** Opening Text passage block **
I was having a moan about my NAS (a Western Digital My Cloud) the other day and thought that I could build a better one using a Raspberry Pi.

Now, using a Raspberry PI as a DIY NAS is nothing new. You only need to google for ‘Raspberry Pi NAS’ to see what I mean. I wanted something a bit different. I wanted something scalable and redundant. I’d heard about Gluster before and knew roughly what it could do, but never really played with it. This is a perfect opportunity then. Sure there are several posts around the internet of people doing the exact same thing, but I wanted to give it a go anyway.

This post is going to be a brief guide on what I set up and how you can replicate it. I’m not going to go into huge detail on any of the technologies I used, there’s plenty of resources that already do that.

This is what I ended up with:

  • 2 Raspberry PI 1 Model B’s
  • 2 8GB USB Sticks
  • GlusterFS with a single replicated volume
  • Samba for Windows File shares
  • VRRP to present a single IP and some automatic failover

Preparation

To start with you’ll need two Raspberry Pi’s. By the way, this will work on any Debian based operating system. I’m using Raspbian Wheezy on a Raspberry Pi 1, but it’ll work just as well on Ubuntu on an x86 system. Also, I know Wheezy is quite old now, but it’s the only one that’ll easily fit on the 4GB SD cards I had to hand.

On each node you need to create a file system for Gluster to use. I used XFS on the USB sticks.
** Closing Text passage block **
▶ [Exercises]:
1. In the Raspberry Pi NAS guide, why was Raspbian Wheezy chosen even though it is quite old?
2. Pick up the Raspberry Pi NAS guide after its final sentence and carry it forward.
** Opening Supplied data block **
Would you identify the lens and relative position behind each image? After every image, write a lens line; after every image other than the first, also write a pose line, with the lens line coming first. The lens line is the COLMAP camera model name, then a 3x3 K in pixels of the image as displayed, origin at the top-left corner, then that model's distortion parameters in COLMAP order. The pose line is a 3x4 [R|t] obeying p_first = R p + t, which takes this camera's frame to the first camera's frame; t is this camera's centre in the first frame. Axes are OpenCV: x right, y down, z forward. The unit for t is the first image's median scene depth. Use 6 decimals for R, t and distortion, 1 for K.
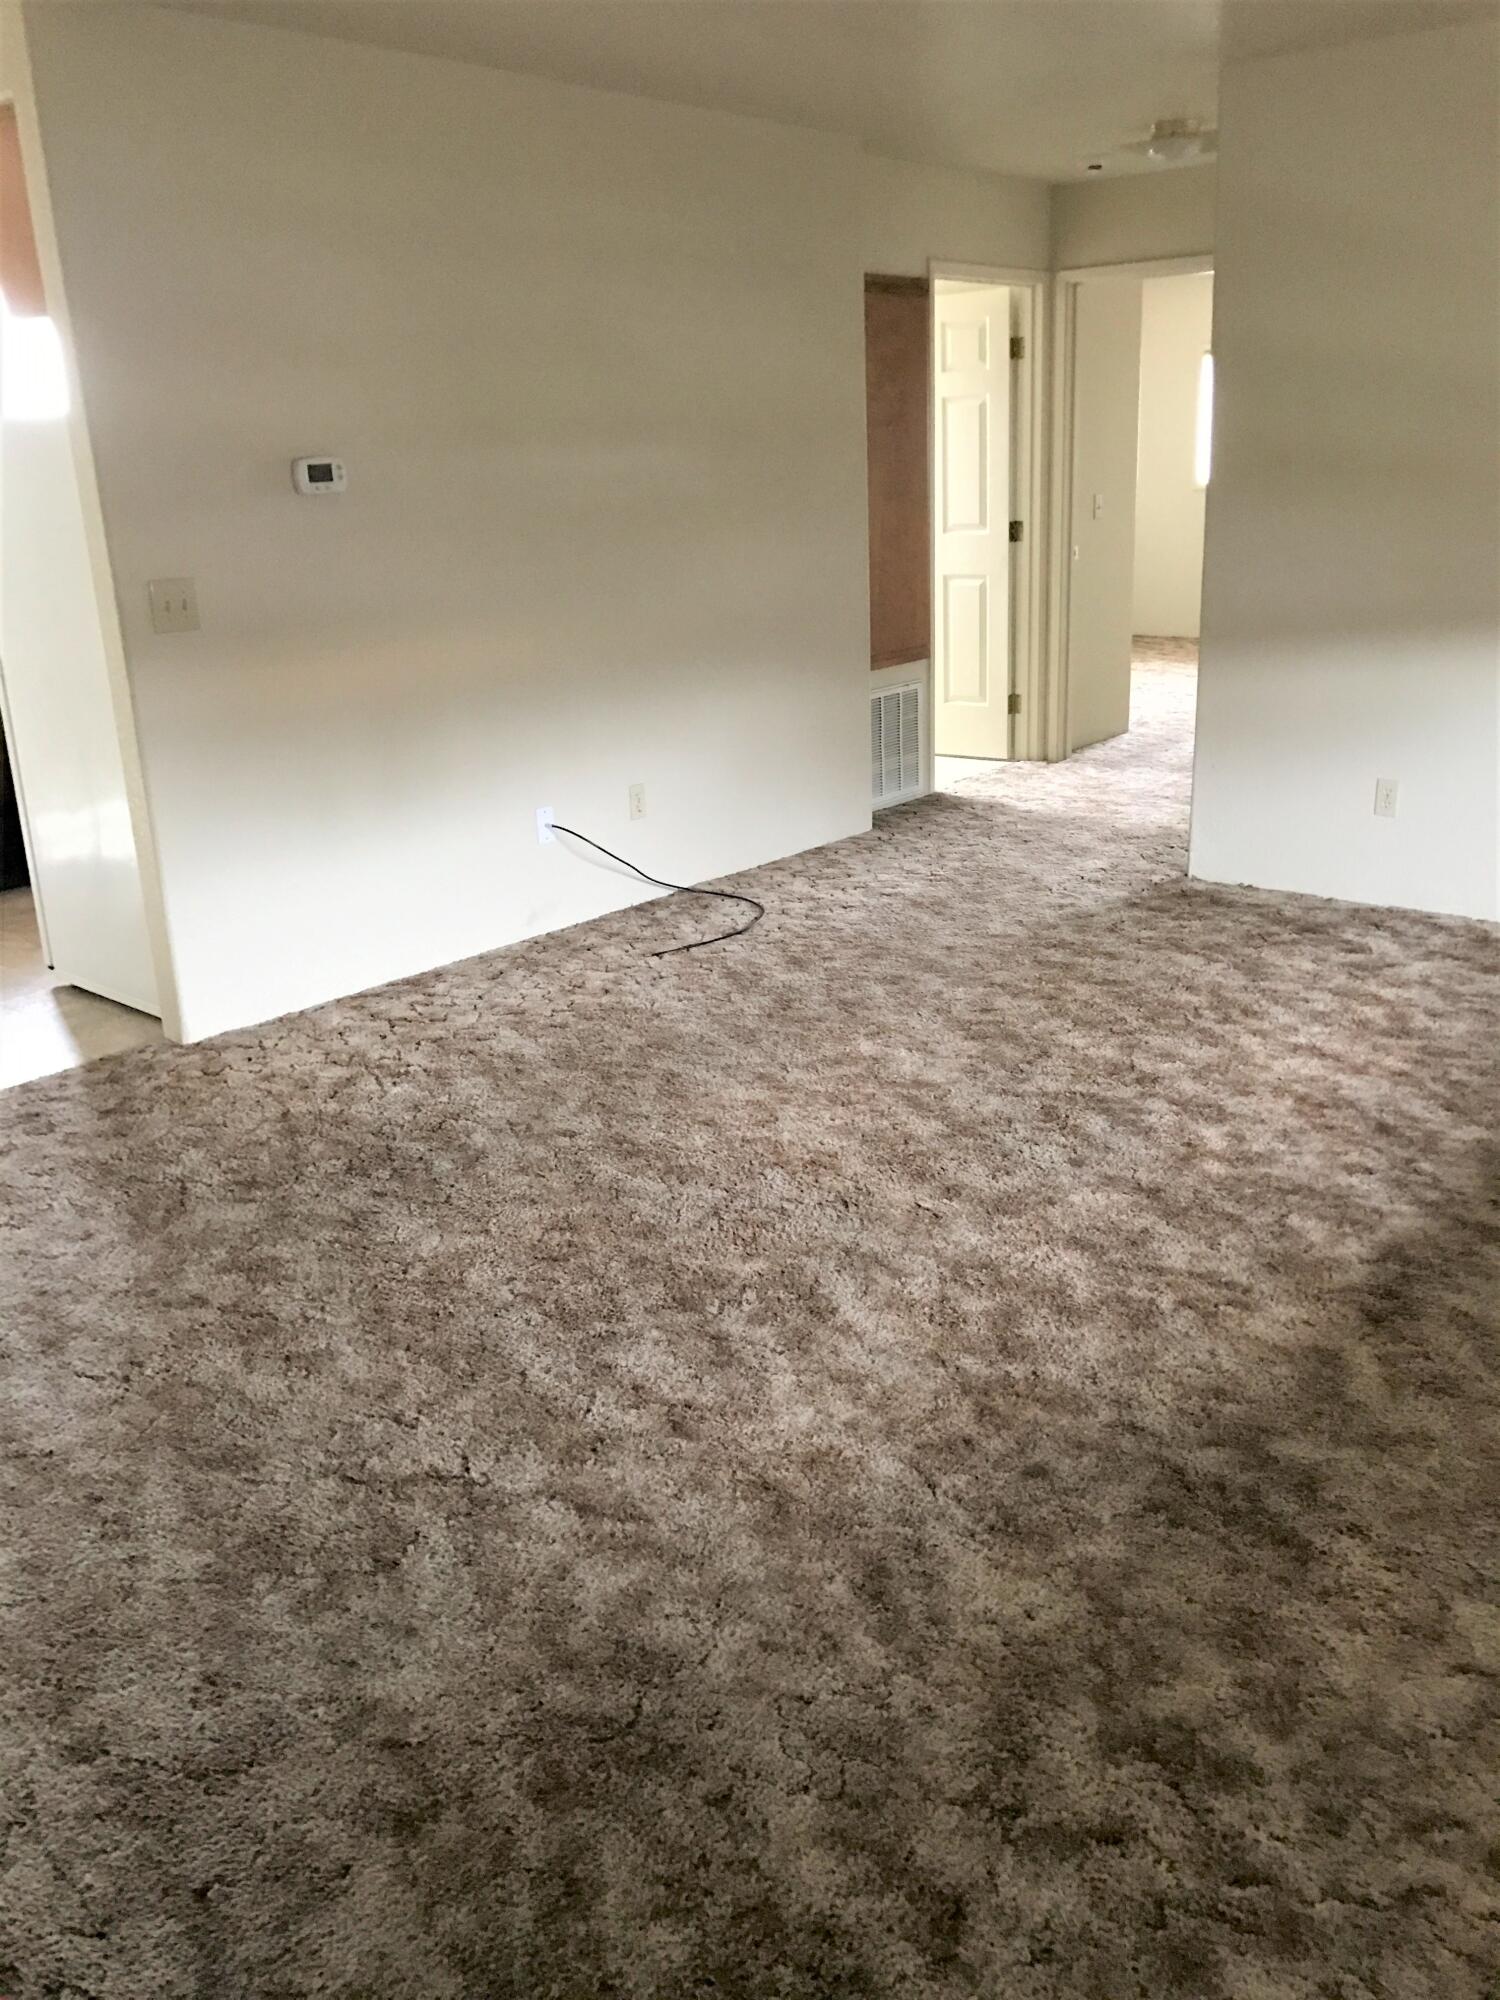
** Closing Supplied data block **
▶ [Task-by-task answers]:
1. It was the only operating system that would easily fit on the 4GB SD cards on hand.

2.
Install xfsprogs:

apt-get install xfsprogs

My USB disks appears as /dev/sda, so to format them to XFS:

mkfs.xfs -i size=512 /dev/sda1

Make a directory to mount this on:

mkdir -p /data/brick1

And finally, make sure this gets mounted at boot by adding the following to /etc/fstab:

/dev/sda1 /data/brick1 xfs defaults 1 2

Finally, mount it:

mount -a

Now, you may find you get an error at this point. I did, but I think that’s because I had updated the kernel just before and hadn’t rebooted. If it fails with an error like unknown filesystem xfs, then reboot the node and try again.

You can check if the volume is mounted by looking at the output of mount:

/dev/root on / type ext4 (rw,noatime,data=ordered)
devtmpfs on /dev type devtmpfs (rw,relatime,size=218416k,nr_inodes=54604,mode=755)
tmpfs on /run type tmpfs (rw,nosuid,noexec,relatime,size=44540k,mode=755)
tmpfs on /run/lock type tmpfs (rw,nosuid,nodev,noexec,relatime,size=5120k)
proc on /proc type proc (rw,nosuid,nodev,noexec,relatime)
sysfs on /sys type sysfs (rw,nosuid,nodev,noexec,relatime)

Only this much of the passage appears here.